Advanced Soft-Tissue Sarcoma: Integrating Monoclonal Antibody Therapy - Episode 2
Transcript:Brian Van Tine, MD PhD: There are approximately 42 medical oncologists in the United States that focus solely on the treatment of soft tissue sarcoma. Most of these are academic, and I feel that it’s our role to make sure that we can provide up-to-date guidance for how patients should be treated. I don’t think it’s our role to treat everybody. I actually think it’s our role to make sure people are treated correctly. I think this goes back to the NCCN Guidelines, which really state that the planning for a sarcoma patient should come from people who do it all the time, which is a rough translation of what’s really there. What we’ve done in the Midwest is really formed a partnership between the private practice doctors and the sarcoma center at Washington University, where we don’t give standard of care chemotherapy unless they live in St. Louis. I don’t believe it’s in a patient’s best interest to drive 5, 6 hours to get something that they can get locally. But I think coming to a sarcoma center where they’re beginning to put together that marathon of treatments, so you know what to use first and use second and how to intervene in partnership with us, is actually a highly constructive exercise. That’s where I think our role is.
I think the best advice I can give a community physician is to form a partnership with your local sarcoma expert so that you can send the patient. They’ll be more likely to send them back unless they’re doing special treatment, like helping to advance the field through clinical trials. Because still in 2016, the standard of care is still going to remain a clinical trial until we start curing everyone.

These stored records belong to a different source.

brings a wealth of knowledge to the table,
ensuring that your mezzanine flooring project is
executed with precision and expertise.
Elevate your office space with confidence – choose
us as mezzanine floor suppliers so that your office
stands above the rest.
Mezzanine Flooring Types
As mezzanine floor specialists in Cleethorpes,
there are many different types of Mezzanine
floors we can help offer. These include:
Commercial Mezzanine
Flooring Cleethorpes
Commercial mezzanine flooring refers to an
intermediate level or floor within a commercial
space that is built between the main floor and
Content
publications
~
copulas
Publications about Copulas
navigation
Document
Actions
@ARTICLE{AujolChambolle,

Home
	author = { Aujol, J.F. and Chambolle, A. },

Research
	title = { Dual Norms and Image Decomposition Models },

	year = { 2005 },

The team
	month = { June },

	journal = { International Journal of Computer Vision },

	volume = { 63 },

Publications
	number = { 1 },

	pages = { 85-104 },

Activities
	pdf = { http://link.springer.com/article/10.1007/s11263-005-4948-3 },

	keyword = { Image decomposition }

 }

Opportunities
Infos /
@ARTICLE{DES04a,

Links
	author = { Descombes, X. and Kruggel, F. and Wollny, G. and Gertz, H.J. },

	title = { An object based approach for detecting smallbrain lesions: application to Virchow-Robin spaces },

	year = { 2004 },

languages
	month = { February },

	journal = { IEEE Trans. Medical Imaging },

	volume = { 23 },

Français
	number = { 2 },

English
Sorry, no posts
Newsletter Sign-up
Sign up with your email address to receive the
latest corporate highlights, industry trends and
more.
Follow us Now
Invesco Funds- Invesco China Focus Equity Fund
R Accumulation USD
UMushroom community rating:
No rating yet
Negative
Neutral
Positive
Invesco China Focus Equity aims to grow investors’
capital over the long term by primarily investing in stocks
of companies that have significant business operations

Mark Agulnik, MD: At the organization I work at, we have an incredible multidisciplinary team that gets together every second week to discuss all patients that are walking through the door with soft tissue sarcomas. It’s a benefit to me treating these patients. It’s certainly a benefit to the patient, as well as all that are involved in the care. When we talk about a multidisciplinary team, we’re not talking about a physician-based multidisciplinary team. We’re talking hospital-wide, any person that’s going to get into contact with these patients. And so, we’re looking at our surgical oncologists that specialize in sarcomas, we’re looking at our orthopedic oncologists who specialize in sarcomas, we’re looking at radiation oncology, we’re looking at medical oncology, we’re looking at social workers, and we’re looking at the psychosocial oncology. We have a very large adolescent and young adult program because a lot of these patients are going to be under 39 years of age. It’s important to have the pathologist who specializes in soft tissue sarcomas, as well as the radiologist, present for the discussion. Really, it’s a large team, it’s a large group. We get together, and it’s very important for patient care that we make sure that we’ve all seen everything, we’ve all reviewed everything. From a patient standpoint, this is what I would always want.

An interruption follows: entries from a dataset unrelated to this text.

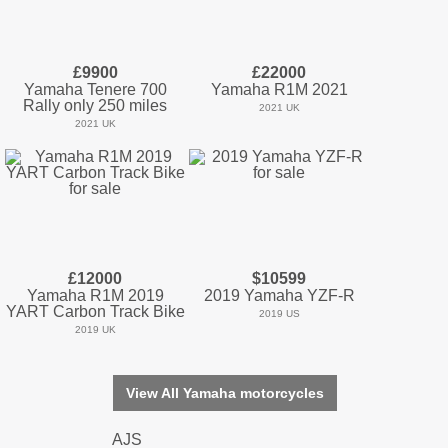
£9900
£22000
Yamaha Tenere 700
Yamaha R1M 2021
Rally only 250 miles
2021 UK
2021 UK
£12000
$10599
Yamaha R1M 2019
2019 Yamaha YZF-R
YART Carbon Track Bike
2019 US
2019 UK
View All Yamaha motorcycles
AJS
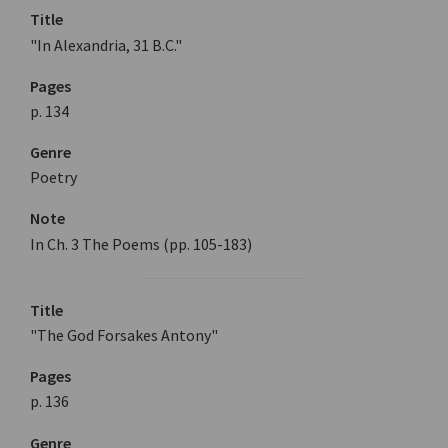
Title
"In Alexandria, 31 B.C."
Pages
p. 134
Genre
Poetry
Note
In Ch. 3 The Poems (pp. 105-183)
Title
"The God Forsakes Antony"
Pages
p. 136
Genre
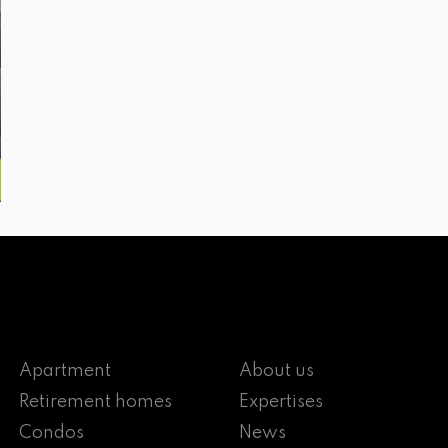
Apartment
About us
Retirement homes
Expertises
Condos
News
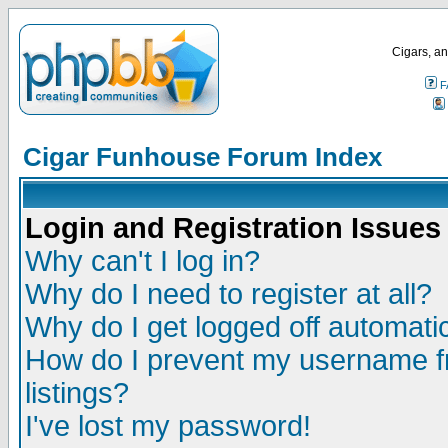
Cigars, an
F
Cigar Funhouse Forum Index
Login and Registration Issues
Why can't I log in?
Why do I need to register at all?
Why do I get logged off automatic
How do I prevent my username fr
listings?
I've lost my password!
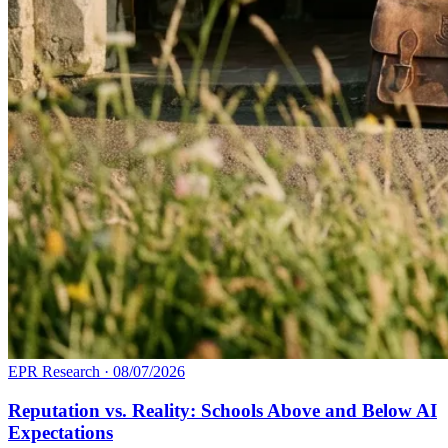
EPR Research
·
08/07/2026
Reputation vs. Reality: Schools Above and Below AI
Expectations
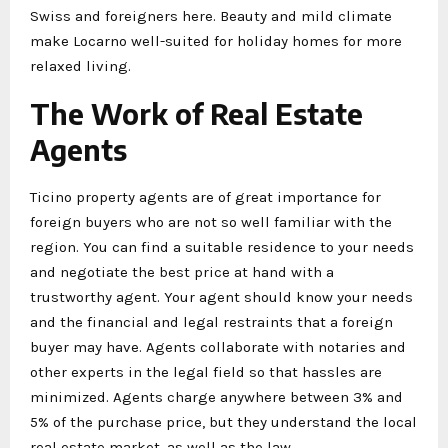
Swiss and foreigners here. Beauty and mild climate
make Locarno well-suited for holiday homes for more
relaxed living.
The Work of Real Estate
Agents
Ticino property agents are of great importance for
foreign buyers who are not so well familiar with the
region. You can find a suitable residence to your needs
and negotiate the best price at hand with a
trustworthy agent. Your agent should know your needs
and the financial and legal restraints that a foreign
buyer may have. Agents collaborate with notaries and
other experts in the legal field so that hassles are
minimized. Agents charge anywhere between 3% and
5% of the purchase price, but they understand the local
real estate market, as well as the law.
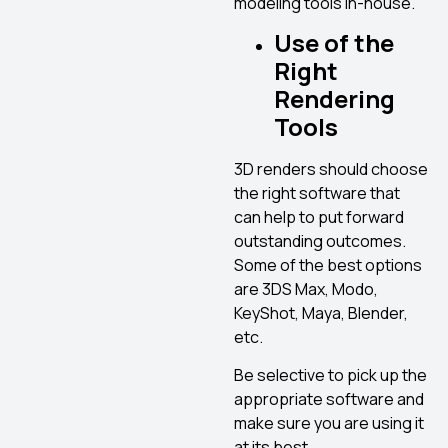
modeling tools in-house.
Use
of the
Right
Rendering
Tools
3D renders should choose
the right software that
can help to put forward
outstanding outcomes.
Some of the best options
are 3DS Max, Modo,
KeyShot, Maya, Blender,
etc.
Be selective to pick up the
appropriate software and
make sure you are using it
at its best.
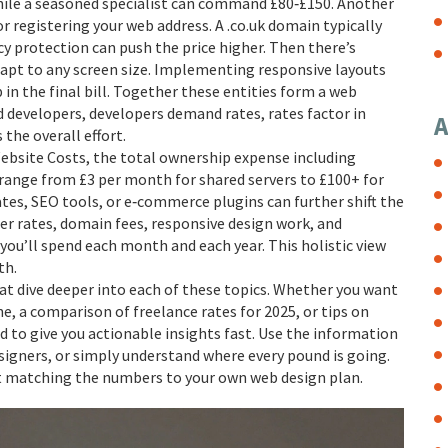
hile a seasoned specialist can command £80‑£150. Another
for registering your web address
. A .co.uk domain typically
y protection can push the price higher. Then there’s
apt to any screen size
. Implementing responsive layouts
in the final bill. Together these entities form a web
ed developers, developers demand rates, rates factor in
A
the overall effort.
ebsite Costs
,
the total ownership expense including
 range from £3 per month for shared servers to £100+ for
ates, SEO tools, or e‑commerce plugins can further shift the
er rates, domain fees, responsive design work, and
you’ll spend each month and each year. This holistic view
th.
that dive deeper into each of these topics. Whether you want
ne, a comparison of freelance rates for 2025, or tips on
 to give you actionable insights fast. Use the information
igners, or simply understand where every pound is going.
rt matching the numbers to your own web design plan.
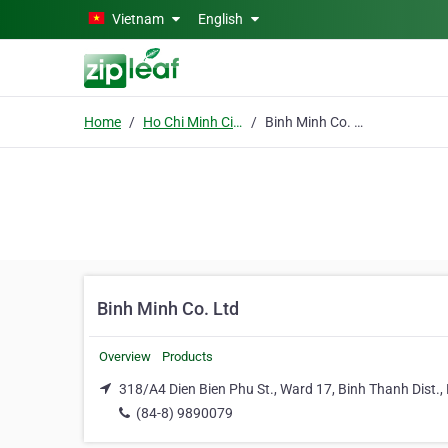
Skip to main content
Vietnam
English
Home
Ho Chi Minh City
Binh Minh Co. Ltd
Binh Minh Co. Ltd
Overview
Products
318/A4 Dien Bien Phu St., Ward 17, Binh Thanh Dist.,
(84-8) 9890079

Brian Van Tine, MD PhD: I think one of the nice things about working in St. Louis is that we’re at the crossroads of America with most of the freeways crossing, and we find that people come a fair distance. And so, when you ask what our patient population is that we see, a good 80% of these patients are patients that are traveling for clinical trials and new agents because they have metastatic disease. Then, if you ask how many patients are coming with locally resectable disease, it’s probably about 20% of what we see. Give or take, we see about 1000 new patients a year. And so, you can see who’s coming in for access to new agents and, at the same time, what really takes very careful multidisciplinary care.